**Problem to solve:**
Write out all of the material below word for word, changing nothing.

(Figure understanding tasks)
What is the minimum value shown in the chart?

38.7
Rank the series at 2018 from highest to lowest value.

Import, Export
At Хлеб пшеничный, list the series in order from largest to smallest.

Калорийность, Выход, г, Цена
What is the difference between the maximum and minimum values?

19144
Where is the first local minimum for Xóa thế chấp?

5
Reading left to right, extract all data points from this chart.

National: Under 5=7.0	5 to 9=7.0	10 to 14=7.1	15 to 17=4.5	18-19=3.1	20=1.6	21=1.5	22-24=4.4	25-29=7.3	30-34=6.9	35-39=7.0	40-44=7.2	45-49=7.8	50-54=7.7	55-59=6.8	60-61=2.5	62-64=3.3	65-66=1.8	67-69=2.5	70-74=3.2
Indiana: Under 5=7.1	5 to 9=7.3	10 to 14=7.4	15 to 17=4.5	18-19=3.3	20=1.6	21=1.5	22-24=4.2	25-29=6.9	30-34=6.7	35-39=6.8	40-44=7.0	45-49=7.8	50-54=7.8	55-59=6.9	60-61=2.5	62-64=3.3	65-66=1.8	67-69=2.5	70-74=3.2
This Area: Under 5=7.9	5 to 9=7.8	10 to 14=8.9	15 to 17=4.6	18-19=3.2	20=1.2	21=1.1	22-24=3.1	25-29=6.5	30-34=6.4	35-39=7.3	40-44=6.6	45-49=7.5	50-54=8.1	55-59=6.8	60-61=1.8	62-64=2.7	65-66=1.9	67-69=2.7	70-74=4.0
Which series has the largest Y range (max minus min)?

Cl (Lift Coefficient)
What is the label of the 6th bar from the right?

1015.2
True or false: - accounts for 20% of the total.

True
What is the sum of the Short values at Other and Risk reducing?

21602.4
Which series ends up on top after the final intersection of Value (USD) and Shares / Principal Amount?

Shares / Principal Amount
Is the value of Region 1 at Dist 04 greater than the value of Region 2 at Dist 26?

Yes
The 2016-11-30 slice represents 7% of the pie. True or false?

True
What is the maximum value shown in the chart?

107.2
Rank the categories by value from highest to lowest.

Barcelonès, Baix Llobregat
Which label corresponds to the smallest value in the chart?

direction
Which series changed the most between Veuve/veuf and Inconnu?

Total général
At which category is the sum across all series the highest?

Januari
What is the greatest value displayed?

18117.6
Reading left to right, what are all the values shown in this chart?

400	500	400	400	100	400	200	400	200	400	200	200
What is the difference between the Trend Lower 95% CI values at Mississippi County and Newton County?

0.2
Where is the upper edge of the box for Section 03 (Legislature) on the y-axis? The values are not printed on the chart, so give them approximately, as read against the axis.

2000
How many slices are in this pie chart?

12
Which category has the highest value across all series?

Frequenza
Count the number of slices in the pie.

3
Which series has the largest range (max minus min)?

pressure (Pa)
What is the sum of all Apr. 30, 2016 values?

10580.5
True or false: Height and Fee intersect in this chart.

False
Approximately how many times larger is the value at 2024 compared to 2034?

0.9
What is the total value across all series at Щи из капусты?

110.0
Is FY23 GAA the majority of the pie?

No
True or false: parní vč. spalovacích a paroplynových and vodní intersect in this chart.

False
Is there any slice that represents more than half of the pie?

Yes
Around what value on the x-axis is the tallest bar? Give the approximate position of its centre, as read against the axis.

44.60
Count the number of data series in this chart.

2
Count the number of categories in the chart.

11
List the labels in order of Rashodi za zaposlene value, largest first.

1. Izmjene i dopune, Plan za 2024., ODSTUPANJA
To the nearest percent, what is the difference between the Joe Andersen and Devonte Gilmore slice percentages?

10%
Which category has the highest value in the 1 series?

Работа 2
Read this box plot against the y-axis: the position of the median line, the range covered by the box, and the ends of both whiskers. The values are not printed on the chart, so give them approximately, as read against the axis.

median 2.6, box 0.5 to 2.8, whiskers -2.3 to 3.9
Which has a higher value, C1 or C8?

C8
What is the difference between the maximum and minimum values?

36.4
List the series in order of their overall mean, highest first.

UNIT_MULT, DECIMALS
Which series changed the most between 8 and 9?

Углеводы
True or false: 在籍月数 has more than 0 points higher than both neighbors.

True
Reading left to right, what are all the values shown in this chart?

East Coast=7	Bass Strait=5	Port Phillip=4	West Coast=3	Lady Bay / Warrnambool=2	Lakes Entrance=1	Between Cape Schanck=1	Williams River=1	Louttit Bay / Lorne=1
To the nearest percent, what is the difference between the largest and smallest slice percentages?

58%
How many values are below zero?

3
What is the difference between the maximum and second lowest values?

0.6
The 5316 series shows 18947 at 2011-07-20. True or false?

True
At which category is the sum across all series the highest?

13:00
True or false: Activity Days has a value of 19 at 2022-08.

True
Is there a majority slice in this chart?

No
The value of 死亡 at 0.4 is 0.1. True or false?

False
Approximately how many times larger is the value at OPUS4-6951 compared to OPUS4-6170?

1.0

**Task response:**
What is the minimum value shown in the chart?

38.7
Rank the series at 2018 from highest to lowest value.

Import, Export
At Хлеб пшеничный, list the series in order from largest to smallest.

Калорийность, Выход, г, Цена
What is the difference between the maximum and minimum values?

19144
Where is the first local minimum for Xóa thế chấp?

5
Reading left to right, extract all data points from this chart.

National: Under 5=7.0	5 to 9=7.0	10 to 14=7.1	15 to 17=4.5	18-19=3.1	20=1.6	21=1.5	22-24=4.4	25-29=7.3	30-34=6.9	35-39=7.0	40-44=7.2	45-49=7.8	50-54=7.7	55-59=6.8	60-61=2.5	62-64=3.3	65-66=1.8	67-69=2.5	70-74=3.2
Indiana: Under 5=7.1	5 to 9=7.3	10 to 14=7.4	15 to 17=4.5	18-19=3.3	20=1.6	21=1.5	22-24=4.2	25-29=6.9	30-34=6.7	35-39=6.8	40-44=7.0	45-49=7.8	50-54=7.8	55-59=6.9	60-61=2.5	62-64=3.3	65-66=1.8	67-69=2.5	70-74=3.2
This Area: Under 5=7.9	5 to 9=7.8	10 to 14=8.9	15 to 17=4.6	18-19=3.2	20=1.2	21=1.1	22-24=3.1	25-29=6.5	30-34=6.4	35-39=7.3	40-44=6.6	45-49=7.5	50-54=8.1	55-59=6.8	60-61=1.8	62-64=2.7	65-66=1.9	67-69=2.7	70-74=4.0
Which series has the largest Y range (max minus min)?

Cl (Lift Coefficient)
What is the label of the 6th bar from the right?

1015.2
True or false: - accounts for 20% of the total.

True
What is the sum of the Short values at Other and Risk reducing?

21602.4
Which series ends up on top after the final intersection of Value (USD) and Shares / Principal Amount?

Shares / Principal Amount
Is the value of Region 1 at Dist 04 greater than the value of Region 2 at Dist 26?

Yes
The 2016-11-30 slice represents 7% of the pie. True or false?

True
What is the maximum value shown in the chart?

107.2
Rank the categories by value from highest to lowest.

Barcelonès, Baix Llobregat
Which label corresponds to the smallest value in the chart?

direction
Which series changed the most between Veuve/veuf and Inconnu?

Total général
At which category is the sum across all series the highest?

Januari
What is the greatest value displayed?

18117.6
Reading left to right, what are all the values shown in this chart?

400	500	400	400	100	400	200	400	200	400	200	200
What is the difference between the Trend Lower 95% CI values at Mississippi County and Newton County?

0.2
Where is the upper edge of the box for Section 03 (Legislature) on the y-axis? The values are not printed on the chart, so give them approximately, as read against the axis.

2000
How many slices are in this pie chart?

12
Which category has the highest value across all series?

Frequenza
Count the number of slices in the pie.

3
Which series has the largest range (max minus min)?

pressure (Pa)
What is the sum of all Apr. 30, 2016 values?

10580.5
True or false: Height and Fee intersect in this chart.

False
Approximately how many times larger is the value at 2024 compared to 2034?

0.9
What is the total value across all series at Щи из капусты?

110.0
Is FY23 GAA the majority of the pie?

No
True or false: parní vč. spalovacích a paroplynových and vodní intersect in this chart.

False
Is there any slice that represents more than half of the pie?

Yes
Around what value on the x-axis is the tallest bar? Give the approximate position of its centre, as read against the axis.

44.60
Count the number of data series in this chart.

2
Count the number of categories in the chart.

11
List the labels in order of Rashodi za zaposlene value, largest first.

1. Izmjene i dopune, Plan za 2024., ODSTUPANJA
To the nearest percent, what is the difference between the Joe Andersen and Devonte Gilmore slice percentages?

10%
Which category has the highest value in the 1 series?

Работа 2
Read this box plot against the y-axis: the position of the median line, the range covered by the box, and the ends of both whiskers. The values are not printed on the chart, so give them approximately, as read against the axis.

median 2.6, box 0.5 to 2.8, whiskers -2.3 to 3.9
Which has a higher value, C1 or C8?

C8
What is the difference between the maximum and minimum values?

36.4
List the series in order of their overall mean, highest first.

UNIT_MULT, DECIMALS
Which series changed the most between 8 and 9?

Углеводы
True or false: 在籍月数 has more than 0 points higher than both neighbors.

True
Reading left to right, what are all the values shown in this chart?

East Coast=7	Bass Strait=5	Port Phillip=4	West Coast=3	Lady Bay / Warrnambool=2	Lakes Entrance=1	Between Cape Schanck=1	Williams River=1	Louttit Bay / Lorne=1
To the nearest percent, what is the difference between the largest and smallest slice percentages?

58%
How many values are below zero?

3
What is the difference between the maximum and second lowest values?

0.6
The 5316 series shows 18947 at 2011-07-20. True or false?

True
At which category is the sum across all series the highest?

13:00
True or false: Activity Days has a value of 19 at 2022-08.

True
Is there a majority slice in this chart?

No
The value of 死亡 at 0.4 is 0.1. True or false?

False
Approximately how many times larger is the value at OPUS4-6951 compared to OPUS4-6170?

1.0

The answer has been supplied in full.